Many are not able to speak to a female police officer, it adds.

'Bleeding in a paper suit'

One woman, it says, had her clothes removed and was dressed in a paper suit.

Despite her having her period, her underwear had been removed and she was refused any sanitary protection.

"She was left in a state of vulnerability sufficient to cause concern for her wellbeing, bleeding in a paper suit, alone in a cell," the ICVA said.

Sherry Ralph, the organisation's chief operating officer, said that custody suites "typically only have one absorbency of tampon and towel available".

"One senior officer described the packs that they have to buy as 'woeful'," she added.

Far fewer women are arrested than men.

In 2016/17, 119,937 females were arrested in England and and Wales out of a total 779,660 people arrested.

The maximum period of detention in custody is four days, with judicial authorisation.

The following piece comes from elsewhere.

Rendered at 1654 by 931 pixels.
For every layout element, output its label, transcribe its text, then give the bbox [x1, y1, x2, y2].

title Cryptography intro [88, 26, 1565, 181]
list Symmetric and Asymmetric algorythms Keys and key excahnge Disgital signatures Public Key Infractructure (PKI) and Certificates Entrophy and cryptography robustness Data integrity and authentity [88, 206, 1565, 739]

For arrests under terrorism legislation, this rises to 14 days.

Evidence gathered by the IVCA suggests the problem of sanitary provision is widespread across forces in England and Wales.

The IVCA has now written to Home Secretary Amber Rudd, calling on her to take "swift action" to resolve the problems.

"No woman or girl should be left in indignity by police officers for want of a difficult conversation or an inexpensive box of tampons," the letter reads.

A copy of the letter has also been sent to Women and Equalities Minister Justine Greening and David Isaac, chairman of the Equality and Human Rights Commission.

Recommendations from the IVCA include:

  • During the booking-in process, women detainees should be asked about their needs in private
  • They should be provided a female officer point of contact
  • A hygiene pack should be offered automatically to all women, with a fresh pack offered after six hours
  • Hand-washing facilities must be available
  • CCTV monitoring should be pixelated or alternative arrangements made to allow women detainees to change in private
  • Where the removal of clothes is necessary due to risk of self-harm, the removal of sanitary protection should be subject to individual risk assessment

Dame Vera Baird, Police and Crime Commissioner for Northumbria, called the failure to offer automatic packages to detainees "lamentable".

"This must immediately stop and police must revise their process," she said, as she urged the home secretary and prime minister to "ensure action is taken".

The Home Office said it is working with the ICVA and the National Police Chiefs' Council "to understand where improvements can be made on this issue".